Seinen Sitz hat der ursprünglich 2005 in Linz gegründete Observability-Spezialist Dynatrace bereits mit dem ersten Exit 2011 in die USA verlegt. 2019 folgte der Börsengang in New York (brutkasten berichtete damals). Österreich blieb dennoch ein zentraler Standort für den nunmehrigen Weltmarktführer im Bereich KI-basierter Observability. Ein neuer Büro-Campus in Linz mit 29.000 Quadratmetern soll demnächst bezogen werden, wie brutkasten berichtete. Von den weltweit aktuell rund 5.600 Mitarbeiter:innen sind etwa 28 Prozent an den sechs österreichischen Standorten in Linz, Wien, Graz, Klagenfurt, Hagenberg und Innsbruck beschäftigt.

Umsatzsprung um weitere 18 Prozent

Im Geschäftsjahr 2024/2025 war die Zahl der Beschäftigten noch bei rund 5.200 gelegen – und der jährlich wiederkehrende Umsatz (ARR) bei 1,7 Milliarden US-Dollar. Wie Dynatrace nun bekanntgab, konnte letzterer im abgelaufenen Geschäftsjahr 2025/2026 auf 2,054 Milliarden Dollar erhöht werden – ein Sprung um 18 Prozent (bzw. 16 Prozent auf Basis konstanter Wechselkurse). Dabei habe man mit 29 Prozent „bereinigter operativer Marge“ eine „starke Profitabilität“ aufweisen können, heißt es vom Unternehmen.
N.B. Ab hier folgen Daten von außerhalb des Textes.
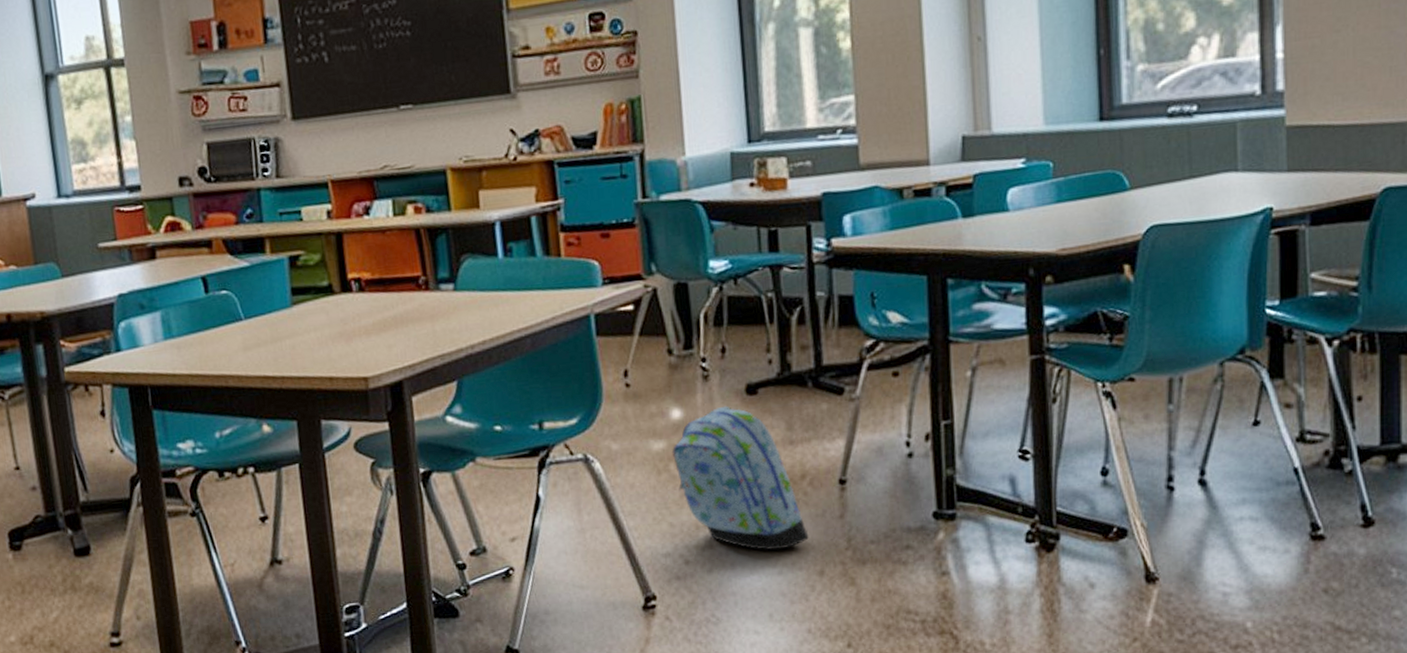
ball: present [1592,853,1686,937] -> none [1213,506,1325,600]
Noch viel Potenzial bei KI-gestützter Observability

Und man sieht in der eigenen Branche noch enormes Potenzial: Der adressierbare Markt für Observability, Application Security und AI/LLM Observability werde auf 92 Milliarden US-Dollar geschätzt. Rund 10 Milliarden US-Dollar würden davon bereits AI Observability zugerechnet. „Wir sind auf dem Weg zu autonomen digitalen Ökosystemen, die sich selbst verwalten, Leistung sowie Kosten optimieren und Probleme beheben, bevor sie sich auf die Nutzer auswirken. Für diese Systeme ist KI-gestützte Observability unerlässlich, weil sie ansonsten blind für die reale Welt wären“, kommentiert Dynatrace-Gründer und CTO Bernd Greifeneder.

Standort Linz mit zentraler Rolle

Beim Abrufen dieses Potenzials spielt laut Gründer auch die oberösterreichische Hauptstadt mit dem Engineering Headquarter eine zentrale Rolle: „In Linz entwickeln wir nicht nur unser Produkt, das KI tief in seiner DNA trägt, sondern betreiben an der Johannes Kepler Universität auch Forschung, um Deep-Tech-Lösungen zu entwickeln, die es auf dem Markt noch nicht gibt.“

Greifeneder: „Zeigen jeden Tag, dass wir an den europäischen Standorten herausragende Engineering-Talente finden“

Greifeneder betont dabei, Europa könne im KI-Wettbewerb mit China und den USA selbstbewusst sein: „Bei Dynatrace zeigen wir jeden Tag, dass wir an den europäischen Standorten herausragende Engineering-Talente finden. Menschen aus der ganzen Welt entscheiden sich bewusst dafür, hier zu arbeiten und zu leben.“ Europa stehe an der Spitze, wenn es darum geht, Compliance-Anforderungen zu verstehen und ihnen gerecht zu werden. „Bereiche, in denen wir uns jedoch noch verbessern können, sind Geschwindigkeit und der Mut zum Risiko“, so der Gründer.